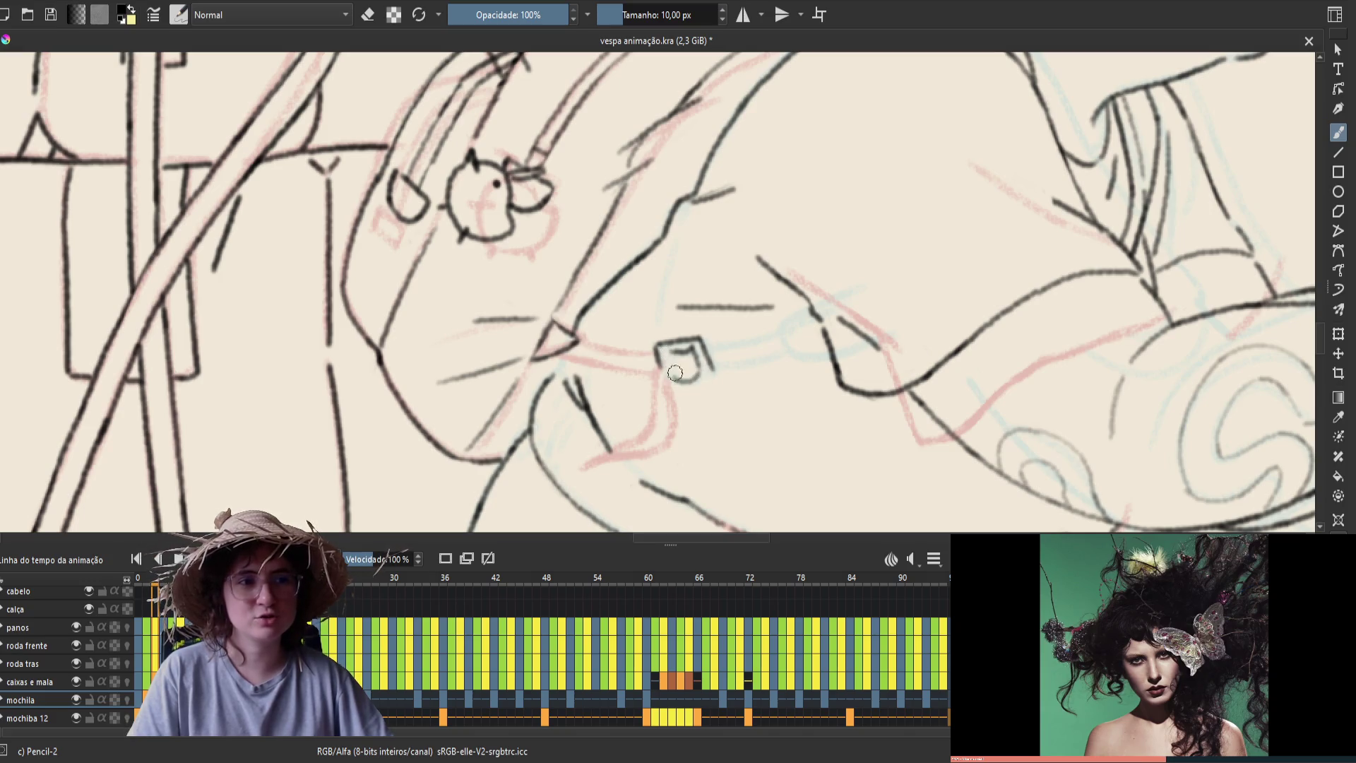
drag(701, 374, 668, 357)
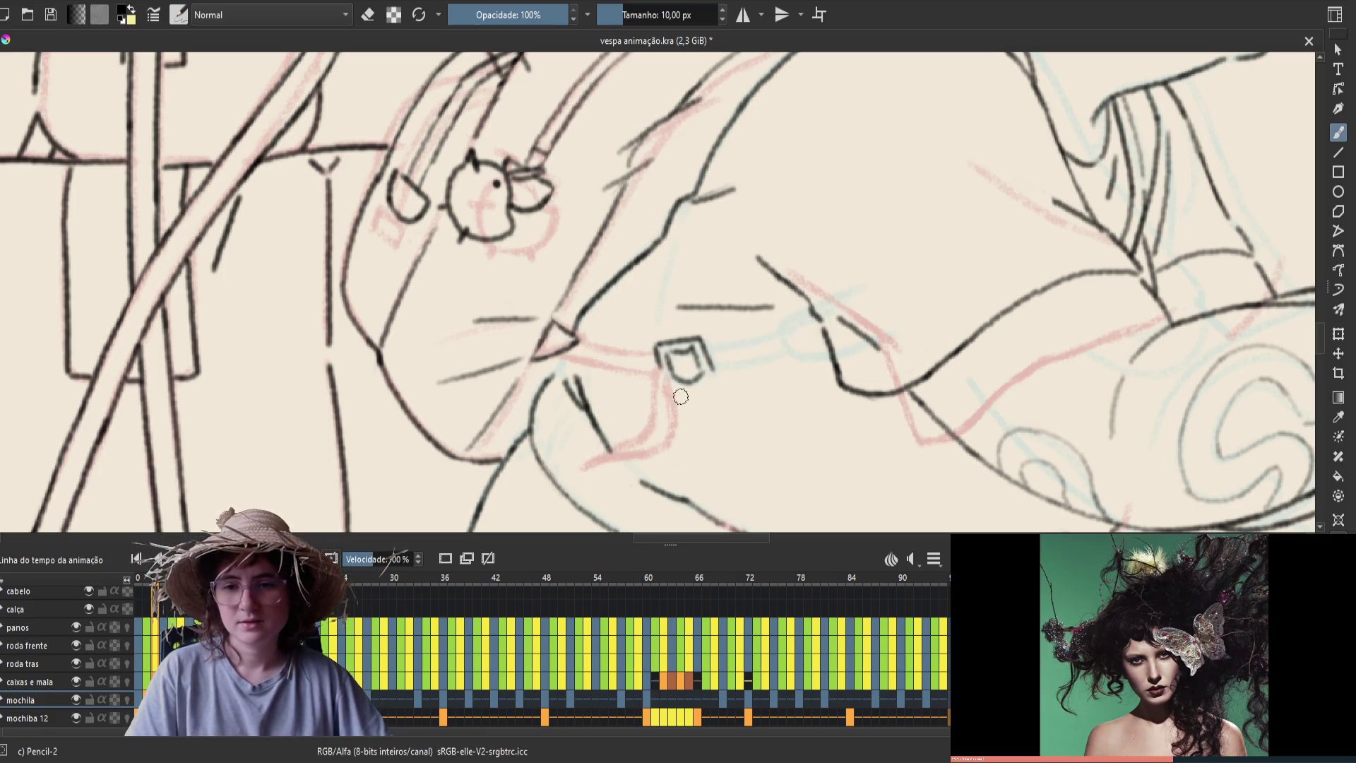
key(comma)
key(period)
key(comma)
key(period)
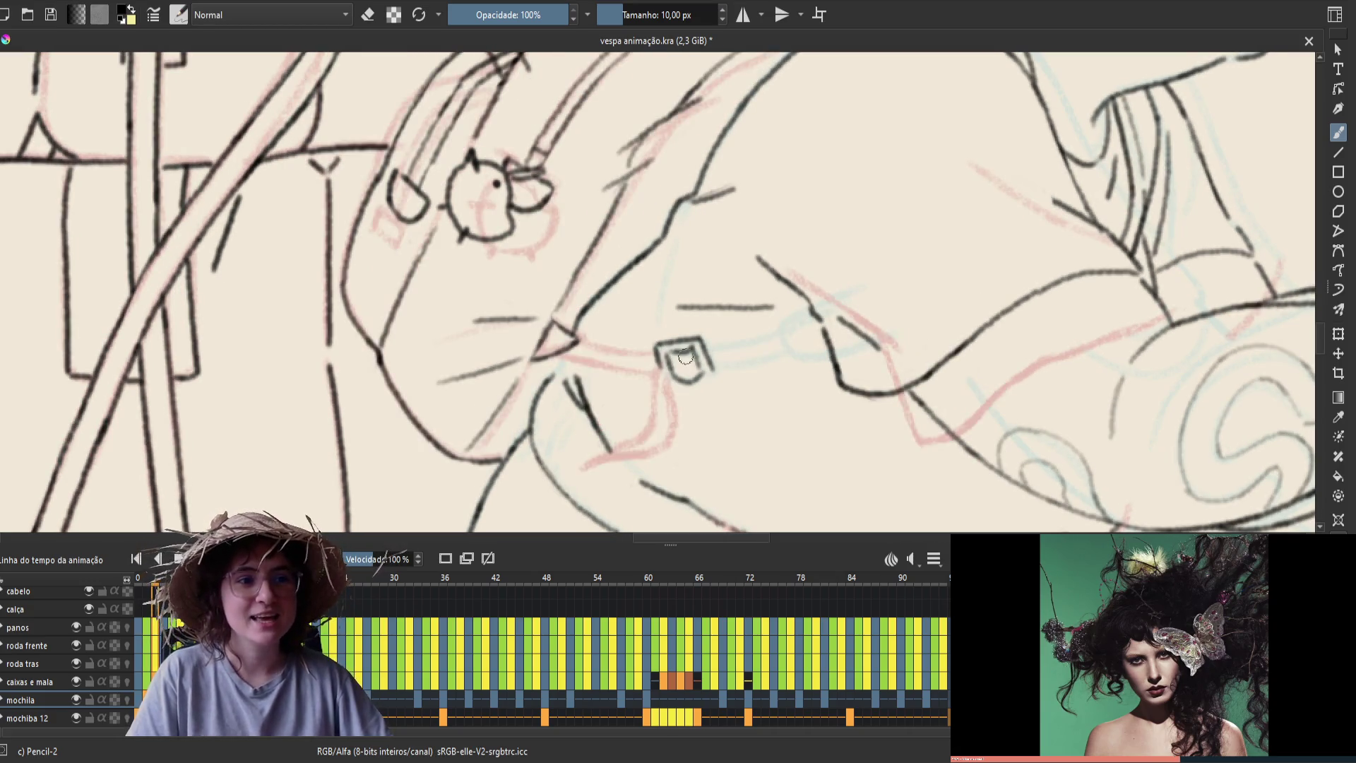
key(e)
key(e)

****************************************

Would you write each entry out again exactly, omitting the images?

drag(701, 374, 668, 357)
key(comma)
key(period)
key(comma)
key(period)
key(e)
key(e)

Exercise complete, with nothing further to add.